RP2350 RISC-V vs ARM performance


#1

The RP2350 on the Raspberry Pi Pico 2 has one pair of ARM M33 cores, and one pair of Hazard3 RISC-V cores. Since uLisp supports both ARM and RISC-V, I’ve been wondering which CPU is faster for use with uLisp.

Looking at the uLisp Performance page, I had assumed that uLisp on the RISC-V core would be running significantly slower than on the ARM core. These are the listed numbers for the Raspberry Pi Pico 2:

  • ARM: 5.0 ms, 2.5 s, 5.4 s (gc time, Tak, Q2)
  • RISC-V: 4.3 ms, 4.0s, 9.3s (gc time, Tak, Q2)

So it looked like the ARM core would have nearly twice the performance of the RISC-V core. Except in garbage collection, though the slightly faster time there for the RISC-V core could be partially attributed to its slightly smaller workspace (anyone know why it is smaller?).

My measurements
However, this is what I found when I tried those benchmarks with the latest Arduino IDE. For ARM, I found that some benchmarks run faster with -O2 than -O3, so I’m reporting both results. For RISC-V, -O3 was fastest across the board.

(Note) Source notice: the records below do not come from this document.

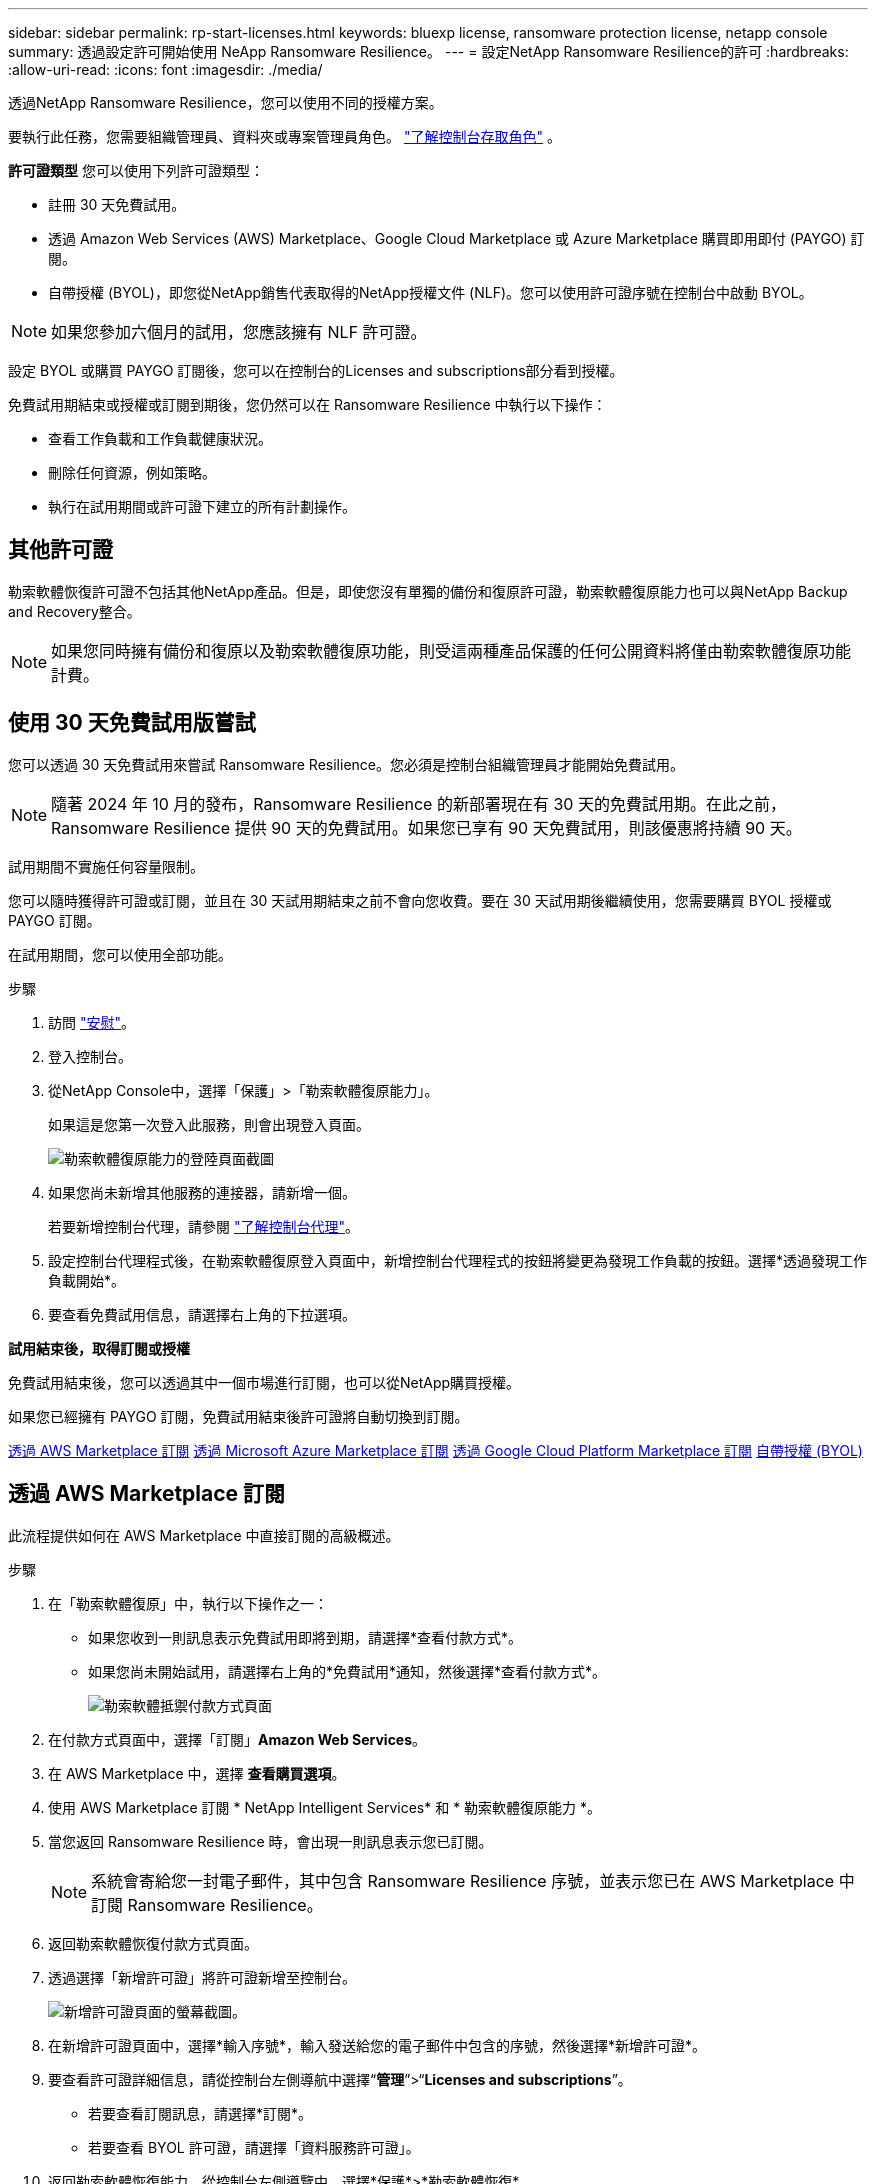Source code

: ---
sidebar: sidebar 
permalink: rp-start-licenses.html 
keywords: bluexp license, ransomware protection license, netapp console 
summary: 透過設定許可開始使用 NeApp Ransomware Resilience。 
---
= 設定NetApp Ransomware Resilience的許可
:hardbreaks:
:allow-uri-read: 
:icons: font
:imagesdir: ./media/


[role="lead"]
透過NetApp Ransomware Resilience，您可以使用不同的授權方案。

要執行此任務，您需要組織管理員、資料夾或專案管理員角色。 https://docs.netapp.com/us-en/console-setup-admin/reference-iam-predefined-roles.html["了解控制台存取角色"^] 。

*許可證類型* 您可以使用下列許可證類型：

* 註冊 30 天免費試用。
* 透過 Amazon Web Services (AWS) Marketplace、Google Cloud Marketplace 或 Azure Marketplace 購買即用即付 (PAYGO) 訂閱。
* 自帶授權 (BYOL)，即您從NetApp銷售代表取得的NetApp授權文件 (NLF)。您可以使用許可證序號在控制台中啟動 BYOL。



NOTE: 如果您參加六個月的試用，您應該擁有 NLF 許可證。

設定 BYOL 或購買 PAYGO 訂閱後，您可以在控制台的Licenses and subscriptions部分看到授權。

免費試用期結束或授權或訂閱到期後，您仍然可以在 Ransomware Resilience 中執行以下操作：

* 查看工作負載和工作負載健康狀況。
* 刪除任何資源，例如策略。
* 執行在試用期間或許可證下建立的所有計劃操作。




== 其他許可證

勒索軟體恢復許可證不包括其他NetApp產品。但是，即使您沒有單獨的備份和復原許可證，勒索軟體復原能力也可以與NetApp Backup and Recovery整合。


NOTE: 如果您同時擁有備份和復原以及勒索軟體復原功能，則受這兩種產品保護的任何公開資料將僅由勒索軟體復原功能計費。



== 使用 30 天免費試用版嘗試

您可以透過 30 天免費試用來嘗試 Ransomware Resilience。您必須是控制台組織管理員才能開始免費試用。


NOTE: 隨著 2024 年 10 月的發布，Ransomware Resilience 的新部署現在有 30 天的免費試用期。在此之前，Ransomware Resilience 提供 90 天的免費試用。如果您已享有 90 天免費試用，則該優惠將持續 90 天。

試用期間不實施任何容量限制。

您可以隨時獲得許可證或訂閱，並且在 30 天試用期結束之前不會向您收費。要在 30 天試用期後繼續使用，您需要購買 BYOL 授權或 PAYGO 訂閱。

在試用期間，您可以使用全部功能。

.步驟
. 訪問 https://console.netapp.com/["安慰"^]。
. 登入控制台。
. 從NetApp Console中，選擇「保護」>「勒索軟體復原能力」。
+
如果這是您第一次登入此服務，則會出現登入頁面。

+
image:screen-landing.png["勒索軟體復原能力的登陸頁面截圖"]

. 如果您尚未新增其他服務的連接器，請新增一個。
+
若要新增控制台代理，請參閱 https://docs.netapp.com/us-en/console-setup-admin/concept-connectors.html["了解控制台代理"^]。

. 設定控制台代理程式後，在勒索軟體復原登入頁面中，新增控制台代理程式的按鈕將變更為發現工作負載的按鈕。選擇*透過發現工作負載開始*。
. 要查看免費試用信息，請選擇右上角的下拉選項。


*試用結束後，取得訂閱或授權*

免費試用結束後，您可以透過其中一個市場進行訂閱，也可以從NetApp購買授權。

如果您已經擁有 PAYGO 訂閱，免費試用結束後許可證將自動切換到訂閱。

<<透過 AWS Marketplace 訂閱>> <<透過 Microsoft Azure Marketplace 訂閱>> <<透過 Google Cloud Platform Marketplace 訂閱>> <<自帶授權 (BYOL)>>



== 透過 AWS Marketplace 訂閱

此流程提供如何在 AWS Marketplace 中直接訂閱的高級概述。

.步驟
. 在「勒索軟體復原」中，執行以下操作之一：
+
** 如果您收到一則訊息表示免費試用即將到期，請選擇*查看付款方式*。
** 如果您尚未開始試用，請選擇右上角的*免費試用*通知，然後選擇*查看付款方式*。
+
image:screen-license-payment-methods3.png["勒索軟體抵禦付款方式頁面"]



. 在付款方式頁面中，選擇「訂閱」*Amazon Web Services*。
. 在 AWS Marketplace 中，選擇 *查看購買選項*。
. 使用 AWS Marketplace 訂閱 * NetApp Intelligent Services* 和 * 勒索軟體復原能力 *。
. 當您返回 Ransomware Resilience 時，會出現一則訊息表示您已訂閱。
+

NOTE: 系統會寄給您一封電子郵件，其中包含 Ransomware Resilience 序號，並表示您已在 AWS Marketplace 中訂閱 Ransomware Resilience。

. 返回勒索軟體恢復付款方式頁面。
. 透過選擇「新增許可證」將許可證新增至控制台。
+
image:screen-license-dw-add-license.png["新增許可證頁面的螢幕截圖。"]

. 在新增許可證頁面中，選擇*輸入序號*，輸入發送給您的電子郵件中包含的序號，然後選擇*新增許可證*。
. 要查看許可證詳細信息，請從控制台左側導航中選擇“*管理*”>“*Licenses and subscriptions*”。
+
** 若要查看訂閱訊息，請選擇*訂閱*。
** 若要查看 BYOL 許可證，請選擇「資料服務許可證」。


. 返回勒索軟體恢復能力。從控制台左側導覽中，選擇*保護*>*勒索軟體恢復*。
+
出現一則訊息，表示已新增許可證。





== 透過 Microsoft Azure Marketplace 訂閱

此流程提供如何在 Azure 市場中直接訂閱的高級概述。

.步驟
. 在「勒索軟體復原」中，執行以下操作之一：
+
** 如果您收到一則訊息表示免費試用即將到期，請選擇*查看付款方式*。
** 如果您尚未開始試用，請選擇右上角的*免費試用*通知，然後選擇*查看付款方式*。
+
image:screen-license-payment-methods3.png["勒索軟體抵禦付款方式頁面"]



. 在付款方式頁面中，選擇「訂閱」*Microsoft Azure Marketplace*。
. 在 Azure 市場中，選擇「查看購買選項」。
. 使用 Azure Marketplace 訂閱 * NetApp Intelligent Services* 和 * 勒索軟體復原能力 *。
. 當您返回 Ransomware Resilience 時，會出現一則訊息表示您已訂閱。
+

NOTE: 系統會寄給您一封電子郵件，其中包含 Ransomware Resilience 序號，並表示已在 Azure 市集訂閱 Ransomware Resilience。

. 返回勒索軟體恢復付款方式頁面。
. 若要新增許可證，請選擇*新增許可證*。
+
image:screen-license-dw-add-license.png["新增許可證頁面的螢幕截圖。"]

. 在新增許可證頁面中，選擇*輸入序號*，然後輸入發送給您的電子郵件中的序號。選擇*新增許可證*。
. 要查看Licenses and subscriptions中的許可證詳細信息，請從控制台左側導航中選擇“治理”>“Licenses and subscriptions”。
+
** 若要查看訂閱訊息，請選擇*訂閱*。
** 若要查看 BYOL 許可證，請選擇「資料服務許可證」。


. 返回勒索軟體恢復能力。從控制台左側導覽中，選擇*保護*>*勒索軟體恢復*。
+
出現一則訊息，表示已新增許可證。





== 透過 Google Cloud Platform Marketplace 訂閱

此流程概述如何在 Google Cloud Platform Marketplace 中直接訂閱。

.步驟
. 在勒索軟體復原中，執行以下操作之一：
+
** 如果您收到一則訊息表示免費試用即將到期，請選擇*查看付款方式*。
** 如果您尚未開始試用，請選擇右上角的*免費試用*通知，然後選擇*查看付款方式*。
+
image:screen-license-payment-methods3.png["勒索軟體恢復付款方式頁面的螢幕截圖。"]



. 在付款方式頁面中，選擇「訂閱」Google Cloud Platform Marketplace*。
. 在 Google Cloud Platform Marketplace 中，選擇 *訂閱*。
. 使用 Google Cloud Platform Marketplace 訂閱 * NetApp Intelligent Services* 和 * Ransomware Resilience *。
. 當您返回 Ransomware Resilience 時，會出現一則訊息表示您已訂閱。
+

NOTE: 系統會寄給您一封電子郵件，其中包含 Ransomware Resilience 序號，並表示您已在 Google Cloud Platform Marketplace 中訂閱了 Ransomware Resilience。

. 返回勒索軟體恢復付款方式頁面。
. 若要將許可證新增至控制台，請選擇「新增許可證」。
+
image:screen-license-dw-add-license.png["新增許可證頁面的螢幕截圖。"]

. 在新增許可證頁面中，選擇*輸入序號*。輸入發送給您的電子郵件中的序號。選擇*新增許可證*。
. 要查看許可證詳細信息，請從控制台左側導航中選擇“*治理*”>“*Licenses and subscriptions*”。
+
** 若要查看訂閱訊息，請選擇*訂閱*。
** 若要查看 BYOL 許可證，請選擇「資料服務許可證」。


. 返回勒索軟體恢復能力。從控制台左側導覽中，選擇*保護*>*勒索軟體恢復*。
+
出現一則訊息，表示已新增許可證。





== 自帶授權 (BYOL)

如果您想自備許可證 (BYOL)，則需要購買許可證，取得NetApp許可證文件 (NLF)，然後將許可證新增至控制台。

*將您的許可證文件新增至控制台*

從NetApp銷售代表購買勒索軟體恢復許可證後，您可以透過輸入勒索軟體恢復序號和NetApp支援網站 (NSS) 帳戶資訊來啟動授權。

.開始之前
您需要 Ransomware Resilience 序號。從您的銷售訂單中找到此號碼，或聯絡客戶團隊以取得此資訊。

.步驟
. 取得授權後，返回 Ransomware Resilience。選擇右上角的*查看付款方式*選項。或者，在免費試用即將到期的訊息中，選擇*訂閱或購買授權*。
. 選擇「新增許可證」到控制台許可證和訂閱頁面。
. 從「資料服務許可證」標籤中，選擇「新增許可證」。
+
image:screen-license-dw-add-license.png["新增許可證頁面的螢幕截圖。"]

. 在「新增許可證」頁面中，輸入序號和NetApp支援網站帳戶資訊。
+
** 如果您有控制台許可證序號並知道您的 NSS 帳戶，請選擇 *輸入序號* 選項並輸入該資訊。
+
如果您的NetApp支援網站帳號未從下拉清單中找到， https://docs.netapp.com/us-en/console-setup-admin/task-adding-nss-accounts.html["將 NSS 帳戶新增至控制台"^] 。

** 如果您有 zvondolr 授權檔案（在暗站安裝時需要），請選擇 *上傳授權檔案* 選項並依照指示附加檔案。


. 選擇*新增許可證*。


.結果
Licenses and subscriptions頁面顯示 Ransomware Resilience 已取得授權。



== 控制台許可證到期後請更新

如果您的許可期限即將到期，或者您的許可容量已達到限制，您將在勒索軟體復原 UI 中收到通知。您可以在勒索軟體復原許可證到期之前進行更新，這樣您存取掃描資料的能力就不會受到干擾。


TIP: 此訊息也出現在Licenses and subscriptions以及 https://docs.netapp.com/us-en/console-setup-admin/task-monitor-cm-operations.html#monitoring-operations-status-using-the-notification-center["通知設定"]。

.步驟
. 您可以發送電子郵件給支援人員以要求更新您的許可證。
+
在您支付許可證費用並在NetApp支援網站註冊後，控制台會自動更新許可證。數據服務許可證頁面將在 5 到 10 分鐘內反映變更。

. 如果控制台無法自動更新許可證，則需要手動上傳許可證文件。
+
.. 您可以從NetApp支援網站取得許可證文件。
.. 在控制台中，選擇**管理** > **Licenses and subscriptions**。
.. 選擇“*資料服務許可證*”選項卡，選擇要更新的序號的“*操作...*”圖標，然後選擇“*更新許可證*”。






== 結束 PAYGO 訂閱

如果您想終止 PAYGO 訂閱，您可以隨時終止。

.步驟
. 在 Ransomware Resilience 中，在右上角選擇授權選項。
. 選擇*查看付款方式*。
. 在下拉詳細資料中，取消勾選「目前付款方式過期後使用」方塊。
. 選擇*儲存*。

  • ARM -O3: 5 ms, 2.6 s, 5.9 s (gc time, Tak, Q2)
  • ARM -O2: 5 ms, 2.2 s, 4.7 s (gc time, Tak, Q2)
  • RISC-V -O3: 4 ms, 1.9 s, 4.2 s (gc time, Tak, Q2)

So the RISC-V at -O3 beats ARM at both -O2 and -O3 in both the Takeuchi and the Q2 benchmark.

What about floating point?
The ARM cores on the RP2350 have a full hardware floating point unit, while the RISC-V cores do not. So maybe the ARM core will really shine once floating point operations are involved?

So I also ran the Fast Fourier Transform benchmark:

  • ARM -O3: 64 ms
  • ARM -O2: 70 ms
  • RISC-V -O3: 60 ms

Surprise! Despite the RISC-V having to resort to software floating point operations, its faster speed in handling overall uLisp routines more than makes up for it.

I also tried the following micro-benchmark in an attempt to maximize the “concentration” of floating point operations:
(time (dotimes (x 1000) (tanh 0.5)))

Finally, the ARM CPU with its FPU was able to pull ahead:

  • ARM -O3: 6 ms
  • RISC-V -O3: 17ms

Conclusions:
For integer code, the RISC-V cores in the RP2350 now seem to be the more performant choice for running uLisp than its ARM cores.

Even for many floating-point heavy workloads, the overhead of evaluating lisp expressions and operating on linked list structures appears to be high enough that the floating-point advantage of the ARM cores does not matter enough to give it the lead. Only in very specific floating-point-heavy benchmarks can the ARM cores pull ahead.

I suspect the difference between my numbers and the ones listed on the uLisp Performance page might be due to newer compiler versions. The RISC-V performance appears to be very sensitive to compiler optimizations, and it only really shines once you enable -O3. I also found this video with some (non-uLisp) benchmarks comparing the RP2350’s RISC-V and ARM cores when using different compilers, and the author found very very significant differences depending on which compiler version they were using.


#2

Very interesting. I assume you’ve used the latest release of ARM uLisp, 4.8f. It would also be useful to know which version of the Raspberry Pi Pico/RP2040/RP2350 core you’ve used. The latest one seems to be 5.4.2.

I hadn’t actually got around to updating the Raspberry Pi Pico timings on the Performance page for this version of uLisp (as indicated by the lack of ‘‡’), and also I always take the timings with the default optimization level; as you’ve written, this can make a large difference.